La dictadura ha emprendido una batalla sin soporte social cuando anuncia una cruzada sin freno por el territorio reclamado. Emprende una disputa de gran calado sin el auxilio de la memoria colectiva, una empresa gigantesca sin la candela de la sensibilidad popular. Pese a su indiscutible justicia, no hay manera de conectar la reclamación del territorio Esequibo con el calor de unas multitudes que jamás se han sentido realmente concernidas por el despojo de un fragmento del mapa. El hecho de que no reaccionaran ante la conducta del “comandante eterno” cuando se desembarazó del asunto en unas declaraciones que debieron provocar estupor, da cuenta de cómo continuaron una postura indiferente sobre cuya modificación solo los ilusos puede apostar, o los que sienten que se resquebrajan sin remedio las patas de su trono.

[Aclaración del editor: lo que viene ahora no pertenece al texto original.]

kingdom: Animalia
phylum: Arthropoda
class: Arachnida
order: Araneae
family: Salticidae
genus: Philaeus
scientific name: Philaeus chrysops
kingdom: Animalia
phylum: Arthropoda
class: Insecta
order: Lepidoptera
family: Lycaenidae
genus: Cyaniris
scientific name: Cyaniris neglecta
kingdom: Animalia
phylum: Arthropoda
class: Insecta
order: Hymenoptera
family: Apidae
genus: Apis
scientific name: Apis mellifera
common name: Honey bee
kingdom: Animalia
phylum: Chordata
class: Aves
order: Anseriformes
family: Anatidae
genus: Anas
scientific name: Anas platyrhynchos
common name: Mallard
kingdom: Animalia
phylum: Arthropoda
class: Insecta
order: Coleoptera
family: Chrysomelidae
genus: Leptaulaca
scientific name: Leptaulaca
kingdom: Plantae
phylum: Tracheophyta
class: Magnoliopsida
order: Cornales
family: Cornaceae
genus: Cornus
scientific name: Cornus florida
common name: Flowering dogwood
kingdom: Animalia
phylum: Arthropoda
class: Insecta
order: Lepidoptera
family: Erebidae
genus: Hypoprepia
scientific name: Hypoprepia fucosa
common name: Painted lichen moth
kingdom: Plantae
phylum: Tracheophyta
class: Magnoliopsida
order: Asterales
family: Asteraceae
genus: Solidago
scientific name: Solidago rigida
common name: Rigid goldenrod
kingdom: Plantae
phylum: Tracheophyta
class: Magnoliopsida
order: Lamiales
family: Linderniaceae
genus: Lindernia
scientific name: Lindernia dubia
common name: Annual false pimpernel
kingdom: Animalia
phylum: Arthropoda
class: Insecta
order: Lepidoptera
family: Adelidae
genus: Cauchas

De allí que estemos ante una decisión de la dictadura que merece una reflexión pausada, una meditación capaz de descubrir lo que en realidad pretende cuando enarbola una reivindicación que no le ha quitado el sueño a la abrumadora mayoría de los durmientes venezolanos. Parece evidente que no pretende meterse de lleno en una querella internacional, sino, por torcidos y oscuros senderos, librarse de la condenación intestina que la amenaza sin ganas de esperar. Inventar una causa de la nada masiva, o de una cuasi nada gregaria, vaticina situaciones pavorosas para los ciudadanos que clamamos por la restauración de la República y el renacimiento de la democracia.